D: (It was back in the days when I didn’t have the money to afford full games or (I assumed) the hardware to run them, so I tended to make the demo discs off games magazines really last. You wouldn’t believe how many times I played through the T:TDP demo, for example.) I did eventually buy a copy of SMAC some years later, mostly on the basis of nostalgia for that brief taster, but never quite got around to playing it, partly out of an irrational fear that it mightn’t be as good as I remembered. This article was the tipping point that made me finally install and run it. Oh happy days, it is as good as I remembered!:D (Although I think I’m gonna need to track down and read the manual. Holy crap, but there’s a lot going on in there.

Acheron says: Alpha Centauri is amazing, and really has never been equaled. Mechanically and especially thematically. Mechanically, it is a lot closer to Civ II than it appears, because the things they did change were so hugely affecting (the voxel terrain, social engineering, the sometimes maligned unit workshop). I just finished a playthrough of BE last night, and it seemed cool enough, though a lot of it is more potential than actuality.

Much like Civ V, which I enjoy now but wasn’t ready on release. I’m not sure it will ever be up to par thematically, though. Gameplay mechanic wise there’s a lot interesting there, but I do think it needs help. I remember SMAC being a bit rough on first release too, and improving after patching, though not near to the extent of newer games (even Civ IV). People were much less tolerant of “wait for the patch” in 1999. (look at that year! Civ 1 was 8 years old when SMAC came out; SMAC is now 15 years old.

My lawn, etc.) Not to say SMAC is perfect. The crawler mechanic is broken, for one. Terraforming doesn’t quite balance right; there’s almost no reason to do anything other than plant forests.

Etc., you could nitpick all day. Nonetheless, nothing else comes close. Interface thing I wish would come back into the Civ series: naming “landmarks” on the map.

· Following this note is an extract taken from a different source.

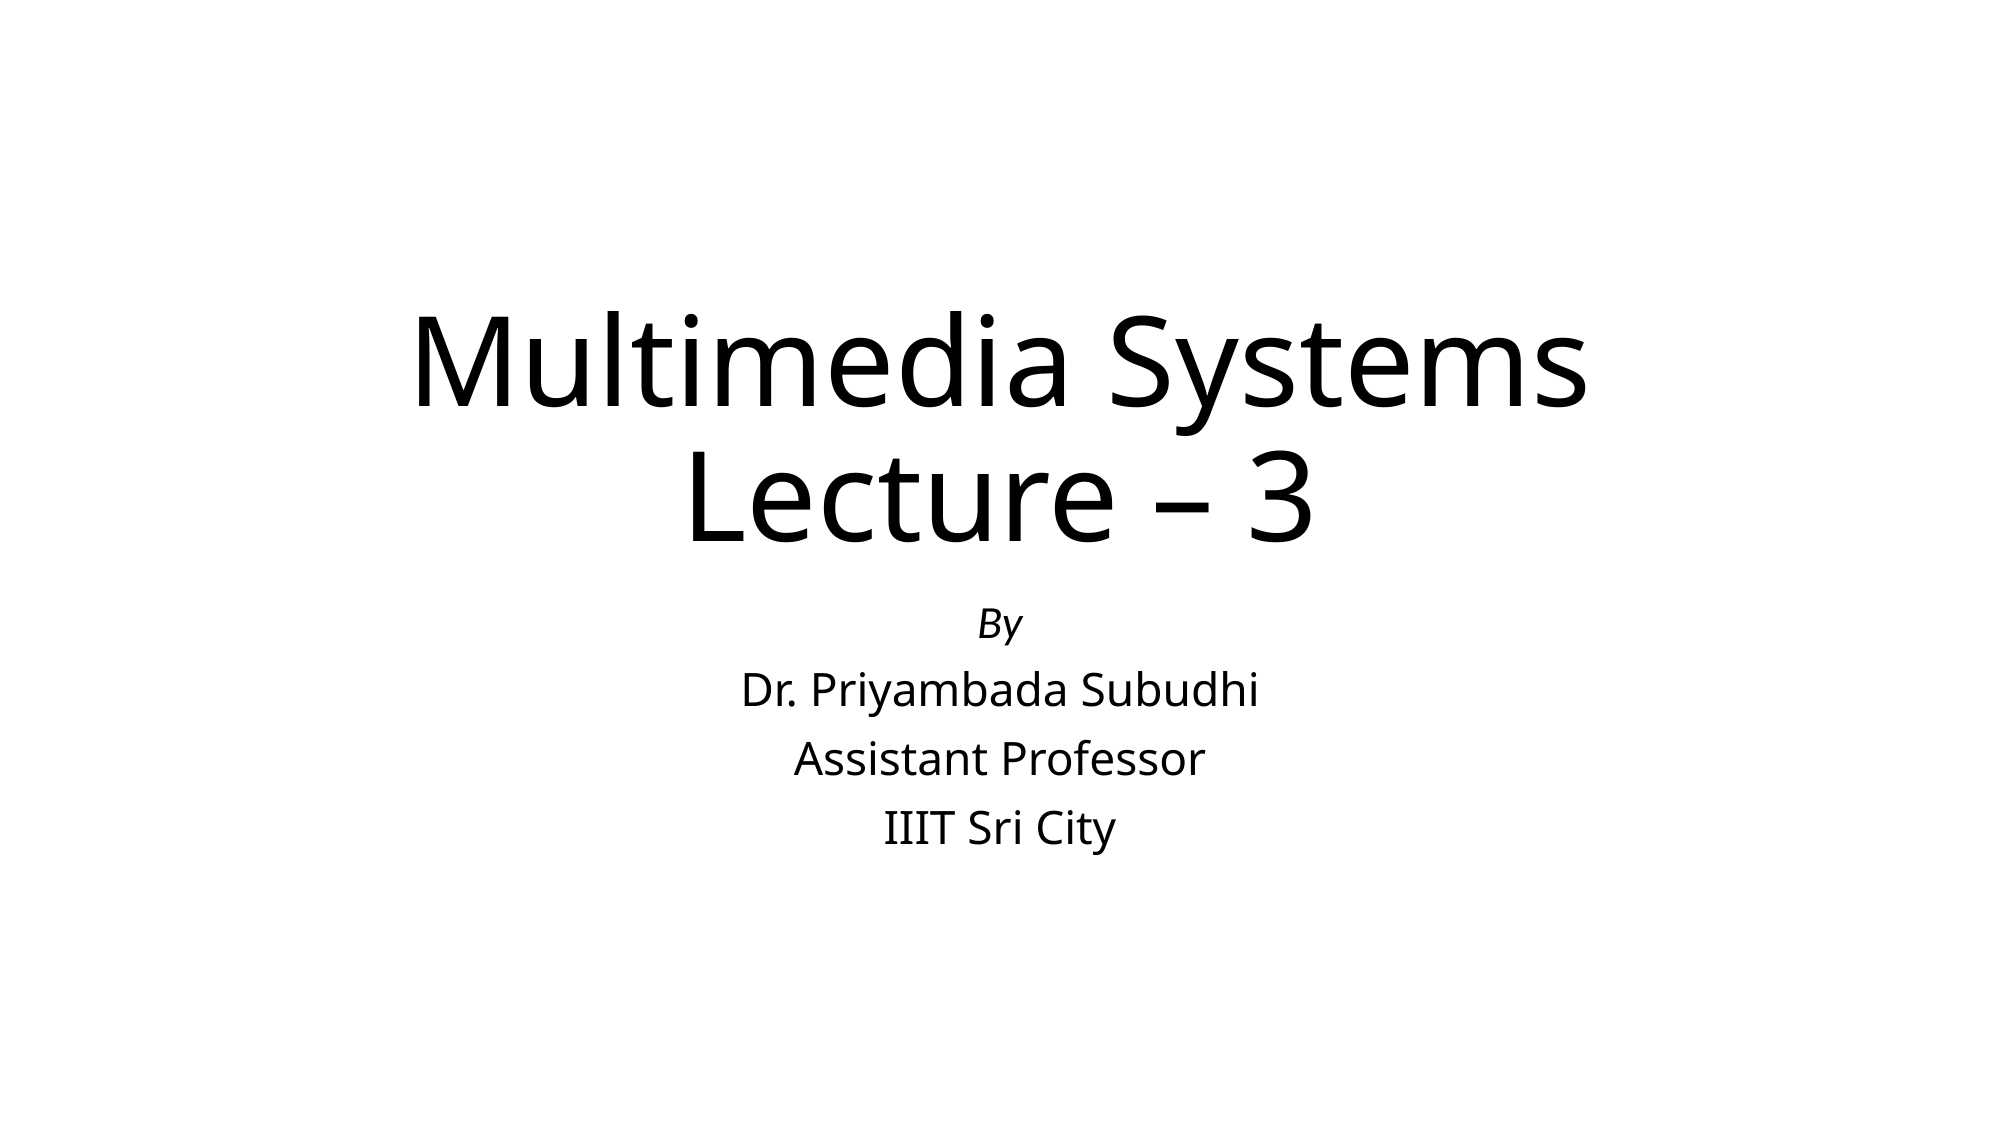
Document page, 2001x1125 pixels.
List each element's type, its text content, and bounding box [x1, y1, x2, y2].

Alpha Centauri Solar System

I always liked being able to name continents and islands and such, independent of the city names. Total fluff, but just adds to the theming. Could consider it a bit of emergent story in a game that otherwise has a very defined story. But I always thought it would be cool on an Earth-like planet too. Graves says: Its also worth noting that this game spawned a triology of books, which I am currently reading. The first one isn’t excellent, but I understand that the series improves as it goes on and actually become pretty good. I wouldn’t recommend them if you are new to SMAC, but its one of my favorite games of all time and it is pretty cool to see the factions and leaders I know so well in a real story.

Its a testament to the storytelling ability of the game that characters that are really only given a few quotes and references in the civlopedia are so well realized that they seem familiar when I read about them in the book.